I said: "Little Red Riding..."
Romane answered without thinking: "...Hood."
Not because she'd searched for it. Because that word comes after that other word — always, since she was tiny. She didn't think. She predicted.
That's exactly what an AI does when it writes.
What AI actually does when it speaks
When a tool like ChatGPT or a voice assistant answers a question, it doesn't "look up" the right answer in a database. It doesn't "think" either, not in the way we mean.
It predicts the next word.
From everything it read during training, it calculates: which word most often comes after the words I just wrote? Then it picks that word, and does it again for the next one, and again, and again, until a complete sentence forms.
It's cascading prediction. Not knowledge. Not understanding. Statistical betting — very sophisticated, very fast.
Which means AI sometimes gets things wrong, not because it doesn't know the truth, but because it bet on the wrong word.
The activity
Pick a book the kids know by heart. A picture book, a fairy tale, a story read a hundred times.
First round: guess out loud. Read a sentence and stop in the middle. "In the forest, there lived a big..." The child completes it. Then read the real continuation. Did they get it?
Do this ten times with sentences of different lengths. Note mentally when it matches and when it goes off the rails.
Second round: the next-word game. Invent a sentence from scratch. The adult says one word. The child says the word that feels most natural after it. Then the adult says a word, and so on. You build a sentence together, word by word, always choosing "the word that comes naturally."
Read the resulting sentence out loud.
Third round: the question. "How did you choose your words?" Usually: intuition, habit, what sounded right. Then: "That's how AI chooses too — except it's read far, far more sentences than you."
Variation to make it harder: try to slip in a real but unexpected word (a word you know, but that has no business being there) and watch how the sentence breaks down. That's what happens when AI encounters a context it hasn't seen much of.
What actually happened
Romane is very good at this game. She has a feel for the rhythm of sentences that almost always leads her to a plausible word. She concluded that AI "cheats intelligently": it knows so many sentences that it always has something to say, even if it doesn't really understand.
That's actually a fairly precise definition.
Meryl wanted to join in. At three, he doesn't really play the next-word game — he plays the word-that-makes-everyone-laugh game. I said "The wolf opened the door and..." and he replied "...sock!" with enormous satisfaction.
I tried to continue the sentence with "sock." "The wolf opened the door and found a sock." Meryl found this extraordinary. He put "sock" in the next four sentences, without exception.
What I explained to Romane meanwhile: an AI doesn't get stuck by an unexpected word either. It keeps predicting, even if the result gets weird. It doesn't stop and say "that doesn't make sense." It bets anyway.
"So it can say anything and still sound confident?"
Yes. That's exactly the problem.
To finish
We read the sentence we'd built together that evening. It was grammatically correct, mostly coherent, and contained the word sock.
Romane said it looked like what she writes when she doesn't know what to put in an essay but needs to fill the page.
Meryl asked if AI likes socks.
I didn't know what to say. As usual.

(Stored data entries)

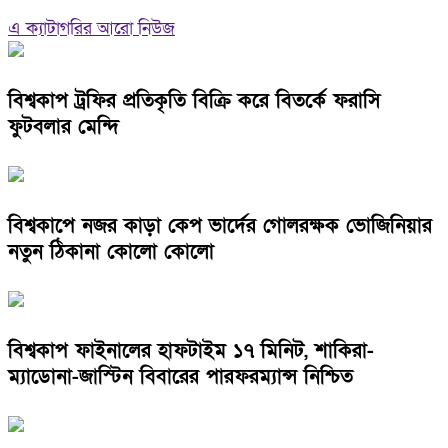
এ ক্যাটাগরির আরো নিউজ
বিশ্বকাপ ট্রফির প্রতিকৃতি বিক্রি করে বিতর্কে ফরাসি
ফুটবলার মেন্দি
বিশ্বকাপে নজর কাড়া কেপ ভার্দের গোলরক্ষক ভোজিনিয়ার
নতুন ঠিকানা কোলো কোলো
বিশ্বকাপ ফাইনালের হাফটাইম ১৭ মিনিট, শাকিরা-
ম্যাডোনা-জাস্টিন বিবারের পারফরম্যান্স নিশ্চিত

...

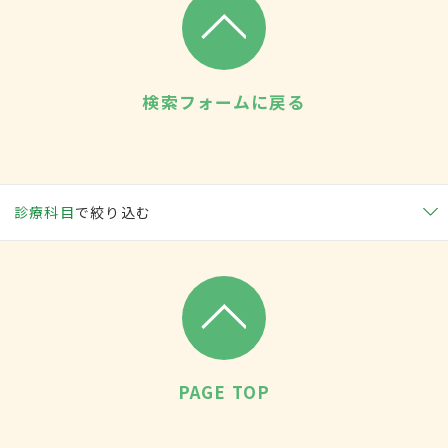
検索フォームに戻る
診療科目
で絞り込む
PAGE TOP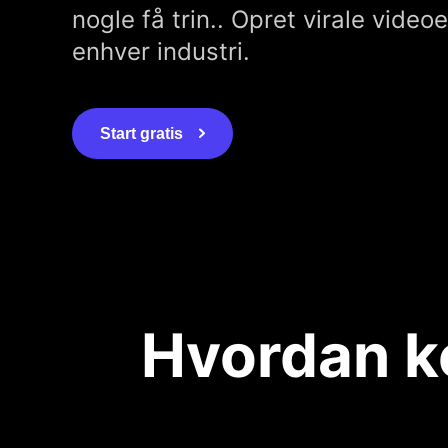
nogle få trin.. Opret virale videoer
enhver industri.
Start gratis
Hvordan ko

...

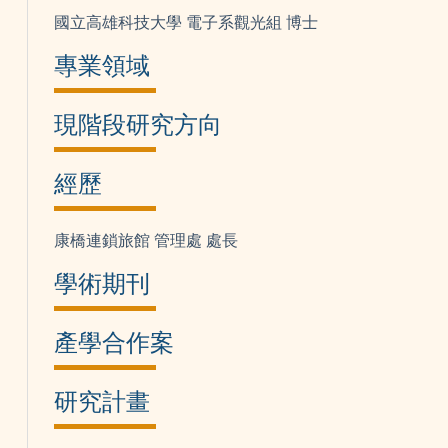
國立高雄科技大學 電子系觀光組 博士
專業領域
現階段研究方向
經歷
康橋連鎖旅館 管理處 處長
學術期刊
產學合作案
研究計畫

CHECK YOUR UNDERSTANDING:
A. Translate into French this sentence from the article on next-word prediction: "Pick a book the kids know by heart."
B. From the article on next-word prediction, echo the stretch from "The activity" through "they get it?".

WRITTEN ANSWERS:
A. Choisissez un livre que les enfants connaissent par cœur.

B.
The activity
Pick a book the kids know by heart. A picture book, a fairy tale, a story read a hundred times.
First round: guess out loud. Read a sentence and stop in the middle. "In the forest, there lived a big..." The child completes it. Then read the real continuation. Did they get it?